Diego Morales: Large developers and landlords and people who speculate in the real estate market see these neighborhoods as their canvas. And when you think of immigration policy at the national scale, it’s kind of the same thing, right? The idea is to kick these people out and then we can have “our country” in “our image.”

Do you see raids as being a tool sometimes of gentrification?
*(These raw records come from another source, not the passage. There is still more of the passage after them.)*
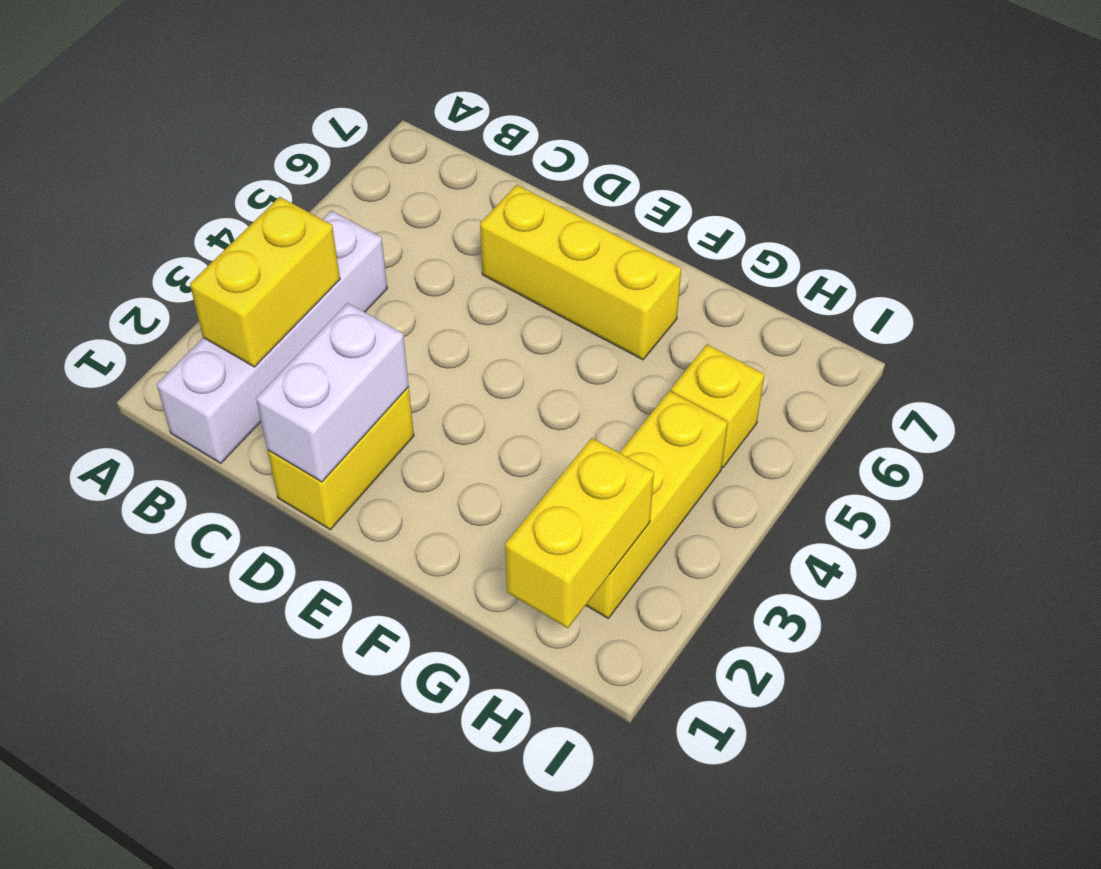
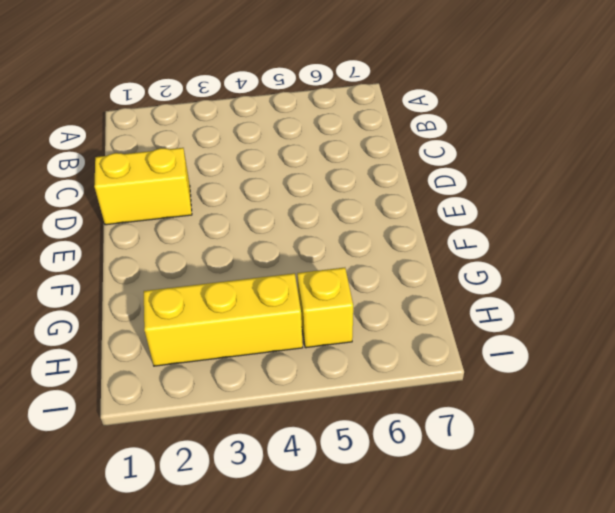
none -> white brick B1:B4 level 1
none -> yellow brick D6:F6 level 1

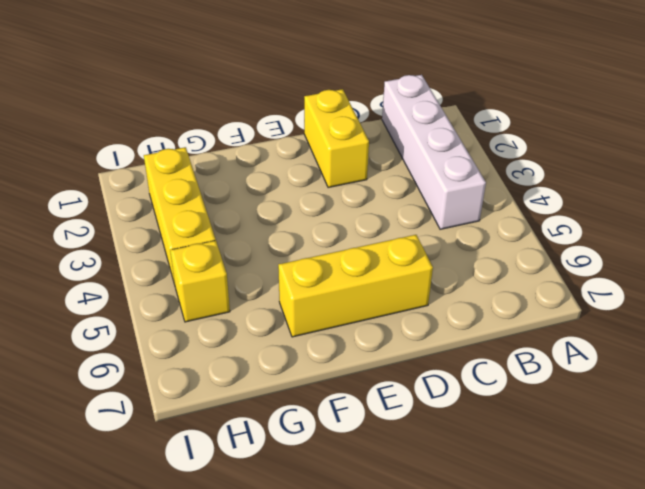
none -> yellow brick B2:B3 level 2
none -> white brick D1:D2 level 2

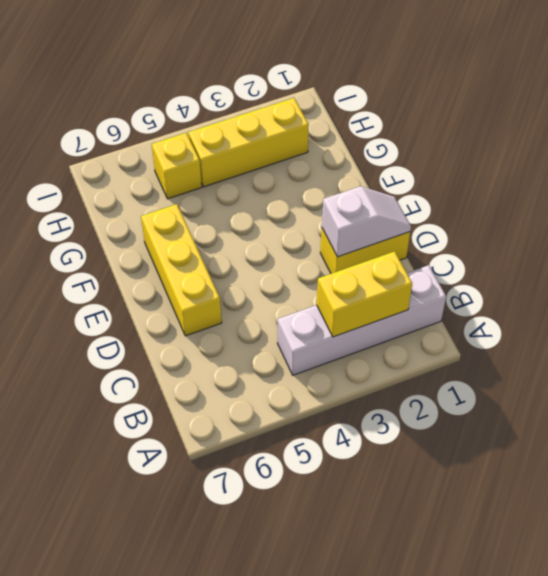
white slope D1:D2 level 2 top 2 -> white brick D1:D2 level 2
none -> yellow brick H1:H2 level 2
DM: Oh absolutely. It is a tool in the arm of the capitalist class to control the tenant population, the working class population that live here. Landlords have used the undocumented status of their tenants against them time and time again. It’s an intimidation tool. I’ve heard of landlords here in the neighborhood who call ICE on tenants that they know are undocumented. I’ve heard landlords say ‘I would rather have a single white person live here and I would rather these Mexicans and these undocumented “illegal” folks weren’t here.’

Rent control is illegal in Illinois thanks to the Koch brothers’ ban. Pilsen Alliance and Chicago DSA are in coalition together as Lift the Ban to, well, lift that ban. Pilsen’s new alderman, Byron Sigcho-Lopez, was a co-founder of the campaign. How does the fight for rent control intersect with the anti-gentrification struggle in Pilsen?
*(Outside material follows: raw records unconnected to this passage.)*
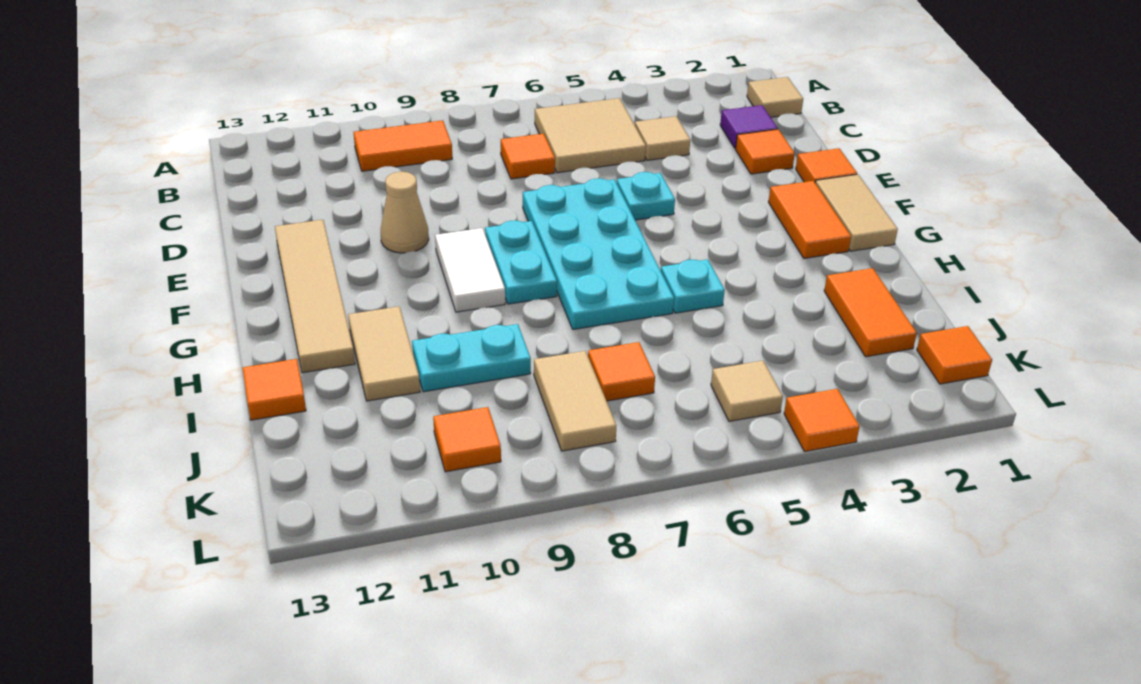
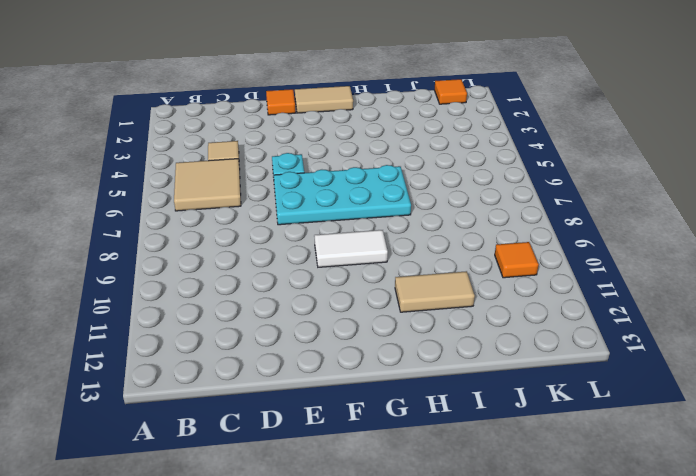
none -> tan tile B1 level 1
none -> orange tile B9:B10 level 1
none -> purple tile C2 level 1

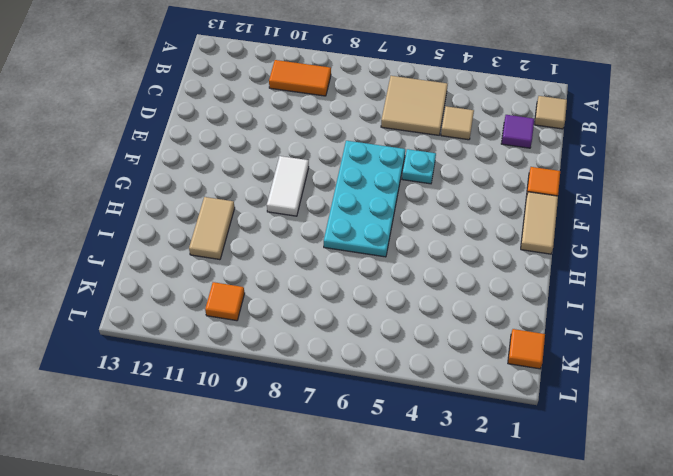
none -> orange tile C7 level 1
none -> orange tile D2 level 1
none -> tan cone E10 level 1

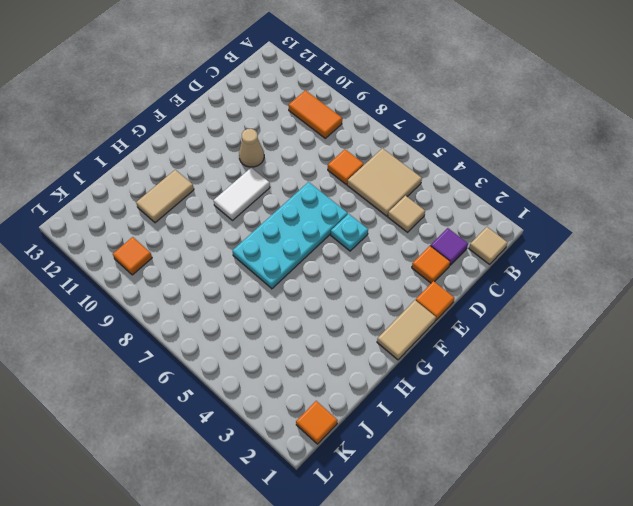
none -> tan tile E12:H12 level 1
none -> orange tile F2:G2 level 1
none -> cyan plate F8:G8 level 1

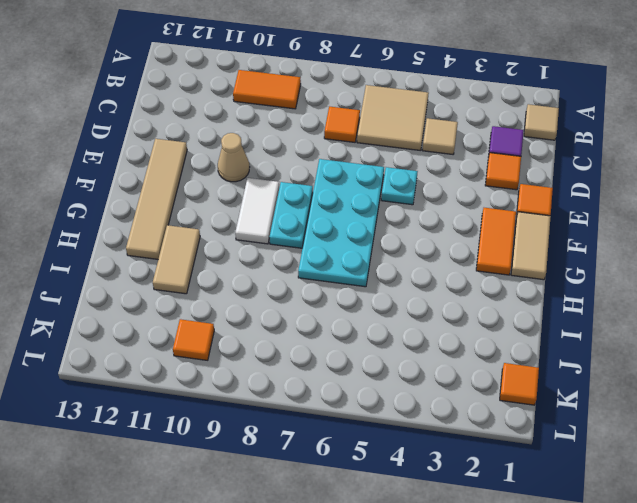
none -> cyan plate H5 level 1
none -> orange tile I2:J2 level 1
none -> cyan plate I9:I10 level 1

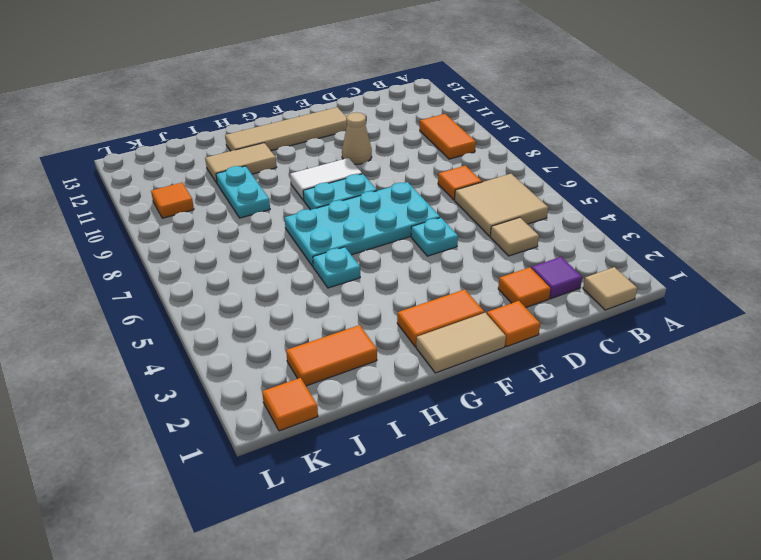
none -> orange tile I13 level 1
none -> orange tile J7 level 1
none -> tan tile J8:K8 level 1

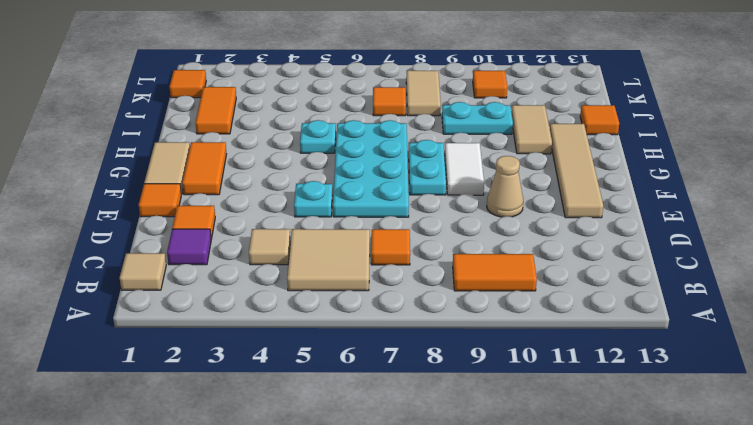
none -> tan tile K5 level 1
none -> orange tile L4 level 1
DM: Rent control is absolutely necessary in order to keep immigrant families together. The way that they can basically ethnically cleanse entire areas is by making it very expensive to live here. They buy up property that immigrant families live in and jack up the rents, which is essentially evicting them. But it’s not counted as an eviction! There are eviction statistics, right? In order to be evicted you gotta have a notice and you show up to court and this whole process and it’s documented legally. But much more often there’s this other form of evictions in which you just raise people’s rent. Rent control would give breathing room to the people who live here to be able to afford the communities and the homes that they many times grew up in and have families in and their kids grow up in.

Tell me about the showdown in Pilsen in December 2018.
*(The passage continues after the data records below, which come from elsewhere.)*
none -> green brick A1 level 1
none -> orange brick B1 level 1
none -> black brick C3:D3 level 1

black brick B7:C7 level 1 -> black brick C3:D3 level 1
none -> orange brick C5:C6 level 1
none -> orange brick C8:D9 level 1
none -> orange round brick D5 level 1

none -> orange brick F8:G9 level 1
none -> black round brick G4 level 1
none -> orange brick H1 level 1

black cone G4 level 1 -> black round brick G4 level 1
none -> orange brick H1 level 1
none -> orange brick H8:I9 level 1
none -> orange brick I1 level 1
DM: The Emerging Neighborhoods conference? Oh man. So there’s this real estate publication called Bisnow. So Bisnow held a conference in this development and called it “Emerging Neighborhoods” and invited people in the industry from around the country. People flew in from New York from California from Florida, etcetera etcetera, to come in and talk about all the wonderful “up-and-coming” neighborhoods in Chicago. 

And they named Pilsen, they named Logan Square, they named Uptown, they named Humboldt Park. All these places where you’re seeing, rapid gentrification, displacement, erasure of culture and peoples. And this was just a nice, fun little emerging opportunity, right? As if these neighborhoods were nothing beforehand, as if there wasn’t anything of value before it had all of a sudden become a hot commodity. There was unanimous response, absolute outrage. We basically came in and shut it down—blockaded the doors, had two people infiltrate inside and disrupt their presentations.

With all the bad press, they had to scale back their plans, but it’s still a commercial building, right?

DM: The Bisnow hit didn’t stop the development. Mural Park lied to our [Alderman Sigcho-Lopez’s] office, telling us they’ll lease to local businesses hiring local workers. They ended up negotiating with Blue Cross Blue Shield to take up shop with zero local employees. But the deal ultimately fell through because of the pandemic.

Alderman Sigcho-Lopez was elected shortly after the Mural Park showdown. Since then, he’s stopped the development of St. Adalbert church and he’s fighting against the “Landmark District” proposal that would displace Pilsen residents. What is Mural Park’s significance in hindsight?

DM: It was definitely a signal that Chicago is not a city that is just going to lie down while these people parcel up our neighborhoods and our families. We’re going to fight back.